Taxable income for individuals is income on which their personal income tax is assessed for the March year. This is income from all taxable sources being assessed less allowable deductions and losses. People with negative income because of losses are recorded as having nil taxable income in the tables.

Income coverage in the tables has changed from 2018-19, as indicated in below:

2000-01 to 2017-18 2018-19 onwards
PAYE earnings such as wages, salaries, taxable welfare benefits, New Zealand Superannuation, earnings-related accident compensation income, student allowances, schedular payments, and paid parental leave. Included Included
Income sources specifically returned on the IR3 form such as self employment, shareholder salaries, estate or trust income, overseas income, partnership income, Maori authority distributions, rental income Included if IR3 filed Included if IR3 filed
Deductions such as brought forward losses, LAQC or look through losses received from companies, deductible expenses such as return preparation fees or schedular expenses Included if IR3 filed Included if IR3 filed
Interest and dividends Included only if IR3 filed or income disclosed for personal tax summary Included for all
PIE income (for example KiwiSaver earnings) Excluded Included if PIE used the wrong tax rate

Up until 2017-18, for people who are non-filers, taxable income was assumed to be (limited to) their total PAYE gross earnings in the year ended 31 March. This calculation did not include interest, dividends, KiwiSaver, or other PIE earnings. From 2018-19, these income streams are included (although for PIEs it is only if the PIE income was taxed at the wrong rate).
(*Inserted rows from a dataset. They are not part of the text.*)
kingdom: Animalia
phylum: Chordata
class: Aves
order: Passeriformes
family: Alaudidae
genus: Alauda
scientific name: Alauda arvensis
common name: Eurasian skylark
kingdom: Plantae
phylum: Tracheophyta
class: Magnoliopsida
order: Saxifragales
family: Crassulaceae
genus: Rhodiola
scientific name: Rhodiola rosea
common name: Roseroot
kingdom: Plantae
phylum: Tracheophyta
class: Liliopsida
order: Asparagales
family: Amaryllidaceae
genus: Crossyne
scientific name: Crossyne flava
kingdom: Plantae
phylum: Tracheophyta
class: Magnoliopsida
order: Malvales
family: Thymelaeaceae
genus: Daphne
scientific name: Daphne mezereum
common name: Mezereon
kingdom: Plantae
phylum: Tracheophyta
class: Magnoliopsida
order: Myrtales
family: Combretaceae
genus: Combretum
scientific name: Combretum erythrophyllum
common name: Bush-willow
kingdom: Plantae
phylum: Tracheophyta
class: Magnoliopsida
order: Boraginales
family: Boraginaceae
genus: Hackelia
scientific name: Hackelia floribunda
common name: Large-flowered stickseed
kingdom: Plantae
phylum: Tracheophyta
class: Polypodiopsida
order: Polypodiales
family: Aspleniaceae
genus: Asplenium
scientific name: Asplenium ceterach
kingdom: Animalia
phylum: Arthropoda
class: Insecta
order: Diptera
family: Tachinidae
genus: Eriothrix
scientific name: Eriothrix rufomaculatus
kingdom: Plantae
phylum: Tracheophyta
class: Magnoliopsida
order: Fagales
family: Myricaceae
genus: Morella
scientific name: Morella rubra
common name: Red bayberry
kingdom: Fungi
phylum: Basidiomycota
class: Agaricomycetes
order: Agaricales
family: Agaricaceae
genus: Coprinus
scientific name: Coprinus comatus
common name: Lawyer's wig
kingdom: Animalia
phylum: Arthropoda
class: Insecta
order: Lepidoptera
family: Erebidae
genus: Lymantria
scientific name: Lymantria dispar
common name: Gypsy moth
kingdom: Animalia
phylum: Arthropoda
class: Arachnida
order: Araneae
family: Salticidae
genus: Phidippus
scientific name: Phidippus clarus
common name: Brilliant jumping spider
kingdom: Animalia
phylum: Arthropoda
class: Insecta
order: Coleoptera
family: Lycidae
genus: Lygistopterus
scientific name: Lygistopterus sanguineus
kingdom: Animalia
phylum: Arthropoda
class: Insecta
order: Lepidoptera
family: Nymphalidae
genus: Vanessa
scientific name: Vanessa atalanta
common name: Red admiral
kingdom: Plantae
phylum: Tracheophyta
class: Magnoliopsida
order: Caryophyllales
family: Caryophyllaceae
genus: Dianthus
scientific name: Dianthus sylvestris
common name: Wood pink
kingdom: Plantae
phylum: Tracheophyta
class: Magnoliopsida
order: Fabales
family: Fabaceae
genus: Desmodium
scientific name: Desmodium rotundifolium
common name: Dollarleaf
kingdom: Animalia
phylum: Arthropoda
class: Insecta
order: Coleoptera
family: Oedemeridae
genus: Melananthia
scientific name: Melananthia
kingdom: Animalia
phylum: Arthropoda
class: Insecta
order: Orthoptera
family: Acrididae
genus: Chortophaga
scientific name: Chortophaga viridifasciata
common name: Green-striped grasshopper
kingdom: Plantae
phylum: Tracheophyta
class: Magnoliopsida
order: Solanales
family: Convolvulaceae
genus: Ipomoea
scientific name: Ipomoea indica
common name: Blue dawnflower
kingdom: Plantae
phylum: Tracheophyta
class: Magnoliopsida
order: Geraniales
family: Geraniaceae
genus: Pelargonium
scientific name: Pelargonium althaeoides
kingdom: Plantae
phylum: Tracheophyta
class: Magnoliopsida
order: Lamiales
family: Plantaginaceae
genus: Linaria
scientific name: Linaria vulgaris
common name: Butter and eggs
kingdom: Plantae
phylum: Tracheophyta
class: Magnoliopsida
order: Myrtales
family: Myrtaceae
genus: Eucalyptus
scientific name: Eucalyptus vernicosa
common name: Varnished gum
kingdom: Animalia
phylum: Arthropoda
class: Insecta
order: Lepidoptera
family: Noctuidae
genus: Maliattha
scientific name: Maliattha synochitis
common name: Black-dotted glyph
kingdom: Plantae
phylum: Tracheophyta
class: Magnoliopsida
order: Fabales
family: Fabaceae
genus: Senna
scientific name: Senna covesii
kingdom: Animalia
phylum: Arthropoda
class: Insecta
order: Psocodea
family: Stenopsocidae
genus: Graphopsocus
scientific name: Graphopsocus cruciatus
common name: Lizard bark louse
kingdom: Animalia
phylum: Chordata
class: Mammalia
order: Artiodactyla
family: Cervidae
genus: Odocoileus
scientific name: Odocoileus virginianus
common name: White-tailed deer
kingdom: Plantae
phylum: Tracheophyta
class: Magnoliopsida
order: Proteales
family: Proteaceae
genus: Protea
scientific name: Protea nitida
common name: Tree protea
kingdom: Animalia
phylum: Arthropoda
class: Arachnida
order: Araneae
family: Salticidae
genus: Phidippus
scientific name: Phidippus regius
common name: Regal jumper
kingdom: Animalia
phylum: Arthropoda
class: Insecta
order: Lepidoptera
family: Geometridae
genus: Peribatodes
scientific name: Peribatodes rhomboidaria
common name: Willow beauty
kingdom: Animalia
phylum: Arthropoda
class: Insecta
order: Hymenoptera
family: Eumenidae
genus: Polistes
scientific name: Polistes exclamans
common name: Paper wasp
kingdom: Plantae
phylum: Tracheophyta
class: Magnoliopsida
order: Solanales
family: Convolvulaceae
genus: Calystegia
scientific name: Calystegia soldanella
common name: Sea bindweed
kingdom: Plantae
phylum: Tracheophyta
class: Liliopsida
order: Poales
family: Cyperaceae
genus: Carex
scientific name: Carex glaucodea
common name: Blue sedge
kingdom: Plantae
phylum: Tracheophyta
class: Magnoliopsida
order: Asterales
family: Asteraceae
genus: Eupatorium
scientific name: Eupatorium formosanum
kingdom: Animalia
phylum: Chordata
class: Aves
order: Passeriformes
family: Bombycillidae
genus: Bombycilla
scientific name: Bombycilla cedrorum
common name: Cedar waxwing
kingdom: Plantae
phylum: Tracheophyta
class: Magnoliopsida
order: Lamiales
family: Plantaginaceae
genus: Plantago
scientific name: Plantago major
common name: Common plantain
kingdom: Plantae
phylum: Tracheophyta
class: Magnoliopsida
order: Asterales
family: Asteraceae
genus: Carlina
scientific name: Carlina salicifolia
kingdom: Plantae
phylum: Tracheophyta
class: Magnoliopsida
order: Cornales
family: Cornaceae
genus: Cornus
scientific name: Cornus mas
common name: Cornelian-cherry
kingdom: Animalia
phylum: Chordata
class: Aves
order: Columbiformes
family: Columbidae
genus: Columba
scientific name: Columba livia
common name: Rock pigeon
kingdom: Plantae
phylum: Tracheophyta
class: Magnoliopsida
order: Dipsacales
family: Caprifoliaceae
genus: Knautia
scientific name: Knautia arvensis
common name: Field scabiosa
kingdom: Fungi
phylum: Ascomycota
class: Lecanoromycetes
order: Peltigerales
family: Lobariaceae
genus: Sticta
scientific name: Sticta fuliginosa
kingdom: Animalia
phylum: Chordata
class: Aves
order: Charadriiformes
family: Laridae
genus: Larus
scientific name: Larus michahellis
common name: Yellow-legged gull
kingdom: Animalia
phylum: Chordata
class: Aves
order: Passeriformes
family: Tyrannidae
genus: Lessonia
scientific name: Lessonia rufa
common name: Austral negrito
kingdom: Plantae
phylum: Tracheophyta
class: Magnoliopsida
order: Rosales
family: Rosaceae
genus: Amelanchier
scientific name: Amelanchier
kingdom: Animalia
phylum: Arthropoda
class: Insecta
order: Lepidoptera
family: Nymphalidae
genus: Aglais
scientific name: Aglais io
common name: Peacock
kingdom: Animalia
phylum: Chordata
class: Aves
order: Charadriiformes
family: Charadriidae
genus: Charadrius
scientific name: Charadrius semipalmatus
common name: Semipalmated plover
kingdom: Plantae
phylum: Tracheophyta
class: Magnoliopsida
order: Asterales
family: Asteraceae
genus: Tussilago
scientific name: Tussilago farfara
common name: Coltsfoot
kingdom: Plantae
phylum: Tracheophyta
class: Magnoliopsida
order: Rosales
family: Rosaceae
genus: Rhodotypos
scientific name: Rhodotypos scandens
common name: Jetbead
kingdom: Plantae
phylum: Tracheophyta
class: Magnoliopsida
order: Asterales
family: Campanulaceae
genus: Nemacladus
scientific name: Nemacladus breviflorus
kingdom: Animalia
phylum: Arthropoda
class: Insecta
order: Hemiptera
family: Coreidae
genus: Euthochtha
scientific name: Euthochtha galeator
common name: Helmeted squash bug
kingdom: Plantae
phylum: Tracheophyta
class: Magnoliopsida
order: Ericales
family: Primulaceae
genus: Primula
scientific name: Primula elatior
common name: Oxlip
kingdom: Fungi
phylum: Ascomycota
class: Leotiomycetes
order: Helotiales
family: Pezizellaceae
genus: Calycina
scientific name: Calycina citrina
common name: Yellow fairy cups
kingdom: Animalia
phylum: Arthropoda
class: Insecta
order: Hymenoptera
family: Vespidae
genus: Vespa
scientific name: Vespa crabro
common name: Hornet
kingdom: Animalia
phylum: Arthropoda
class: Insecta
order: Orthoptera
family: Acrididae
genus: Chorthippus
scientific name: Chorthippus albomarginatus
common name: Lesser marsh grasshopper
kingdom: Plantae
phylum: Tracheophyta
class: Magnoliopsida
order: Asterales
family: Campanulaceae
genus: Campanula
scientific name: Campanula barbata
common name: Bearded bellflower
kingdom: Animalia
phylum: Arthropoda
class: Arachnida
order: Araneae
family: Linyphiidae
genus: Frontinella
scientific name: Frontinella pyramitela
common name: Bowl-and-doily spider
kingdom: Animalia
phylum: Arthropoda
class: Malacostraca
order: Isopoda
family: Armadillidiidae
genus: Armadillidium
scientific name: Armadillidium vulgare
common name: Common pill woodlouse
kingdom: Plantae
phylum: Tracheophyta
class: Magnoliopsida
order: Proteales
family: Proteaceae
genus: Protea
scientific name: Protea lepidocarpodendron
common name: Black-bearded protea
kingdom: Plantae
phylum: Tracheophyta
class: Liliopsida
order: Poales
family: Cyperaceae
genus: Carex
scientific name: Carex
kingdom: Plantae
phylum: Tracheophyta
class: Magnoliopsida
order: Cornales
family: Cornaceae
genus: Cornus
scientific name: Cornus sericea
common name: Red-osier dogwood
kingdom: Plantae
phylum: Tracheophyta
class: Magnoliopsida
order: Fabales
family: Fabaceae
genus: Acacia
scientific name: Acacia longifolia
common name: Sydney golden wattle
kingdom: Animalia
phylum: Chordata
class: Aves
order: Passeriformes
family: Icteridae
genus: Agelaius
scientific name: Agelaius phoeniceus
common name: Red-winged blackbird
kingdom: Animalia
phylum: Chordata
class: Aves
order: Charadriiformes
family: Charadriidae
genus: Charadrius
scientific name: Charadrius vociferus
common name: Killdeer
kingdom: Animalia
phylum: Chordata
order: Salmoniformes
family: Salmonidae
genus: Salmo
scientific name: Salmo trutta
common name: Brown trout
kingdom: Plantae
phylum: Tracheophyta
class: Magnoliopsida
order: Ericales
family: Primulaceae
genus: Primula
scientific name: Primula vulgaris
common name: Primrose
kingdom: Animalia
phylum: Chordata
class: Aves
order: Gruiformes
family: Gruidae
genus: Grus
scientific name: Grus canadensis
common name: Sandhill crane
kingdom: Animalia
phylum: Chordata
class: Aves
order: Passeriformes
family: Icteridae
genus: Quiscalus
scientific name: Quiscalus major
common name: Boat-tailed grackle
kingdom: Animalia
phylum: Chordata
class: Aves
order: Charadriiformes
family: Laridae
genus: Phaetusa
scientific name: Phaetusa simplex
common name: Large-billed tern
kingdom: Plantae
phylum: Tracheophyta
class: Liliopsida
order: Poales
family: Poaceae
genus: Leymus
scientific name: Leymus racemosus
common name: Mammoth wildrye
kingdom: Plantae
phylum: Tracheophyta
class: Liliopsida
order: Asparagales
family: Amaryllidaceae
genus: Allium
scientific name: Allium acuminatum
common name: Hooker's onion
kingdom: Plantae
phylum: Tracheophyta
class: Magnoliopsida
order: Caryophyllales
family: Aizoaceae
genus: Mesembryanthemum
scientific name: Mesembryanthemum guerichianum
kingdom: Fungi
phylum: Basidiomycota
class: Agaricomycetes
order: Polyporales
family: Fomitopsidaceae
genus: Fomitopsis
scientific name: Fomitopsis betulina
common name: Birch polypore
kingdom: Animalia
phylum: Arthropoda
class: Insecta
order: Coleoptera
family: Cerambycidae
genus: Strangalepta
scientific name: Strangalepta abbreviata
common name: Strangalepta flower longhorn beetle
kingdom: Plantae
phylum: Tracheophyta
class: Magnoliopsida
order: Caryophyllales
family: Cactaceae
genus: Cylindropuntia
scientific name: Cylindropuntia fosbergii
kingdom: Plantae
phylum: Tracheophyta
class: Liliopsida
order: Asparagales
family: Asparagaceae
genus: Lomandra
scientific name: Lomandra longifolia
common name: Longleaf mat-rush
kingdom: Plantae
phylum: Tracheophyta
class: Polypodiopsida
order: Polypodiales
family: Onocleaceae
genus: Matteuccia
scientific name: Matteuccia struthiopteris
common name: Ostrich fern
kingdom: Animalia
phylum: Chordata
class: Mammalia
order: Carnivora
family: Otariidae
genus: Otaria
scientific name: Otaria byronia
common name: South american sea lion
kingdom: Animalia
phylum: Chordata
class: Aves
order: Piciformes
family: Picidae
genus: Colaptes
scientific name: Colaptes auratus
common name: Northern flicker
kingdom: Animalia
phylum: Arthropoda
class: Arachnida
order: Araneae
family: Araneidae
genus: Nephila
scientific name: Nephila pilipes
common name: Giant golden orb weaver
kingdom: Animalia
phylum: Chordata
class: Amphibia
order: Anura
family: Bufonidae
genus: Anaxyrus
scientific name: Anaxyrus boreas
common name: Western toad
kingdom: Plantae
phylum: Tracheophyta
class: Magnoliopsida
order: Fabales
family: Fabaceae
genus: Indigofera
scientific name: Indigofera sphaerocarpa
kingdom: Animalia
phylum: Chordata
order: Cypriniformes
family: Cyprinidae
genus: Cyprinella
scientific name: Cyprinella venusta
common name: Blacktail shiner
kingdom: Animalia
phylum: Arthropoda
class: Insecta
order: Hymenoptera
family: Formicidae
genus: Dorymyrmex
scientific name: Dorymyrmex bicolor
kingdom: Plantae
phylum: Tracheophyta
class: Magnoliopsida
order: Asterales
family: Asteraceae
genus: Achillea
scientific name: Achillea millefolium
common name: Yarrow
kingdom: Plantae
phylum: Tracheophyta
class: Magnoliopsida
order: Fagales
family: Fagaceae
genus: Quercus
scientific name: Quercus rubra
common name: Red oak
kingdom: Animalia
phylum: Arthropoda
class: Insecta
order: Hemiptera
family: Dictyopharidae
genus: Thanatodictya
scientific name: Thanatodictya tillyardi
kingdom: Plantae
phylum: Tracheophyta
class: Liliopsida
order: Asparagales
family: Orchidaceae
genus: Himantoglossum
From 2018-19, the inclusion of additional people with passive-only income such as interest, dividend, and PIE income will have changed the overall distribution by introducing more low income earners, particularly children. Moreover, other people will now have bigger incomes through the inclusion of additional income streams from their investments. This is particularly true of people who did not previously file a tax return or receive a personal tax summary.

Income tax

Income tax for individuals is calculated based on their taxable income. The table displays income tax before any allowances for tax credits such as imputation credits or Working for Families tax credits. The low income rebate (to 2008-09), independent earner tax credit (from 2010) and tax rebates on the IR3 and personal tax summary are applied, but the calculation does not include the donations, housekeeper or redundancy rebates.

For people who are non-filers (2017-18), income tax is calculated as if they had instead filed an annual return. From 2018-19 such people will have an automatic annual assessment.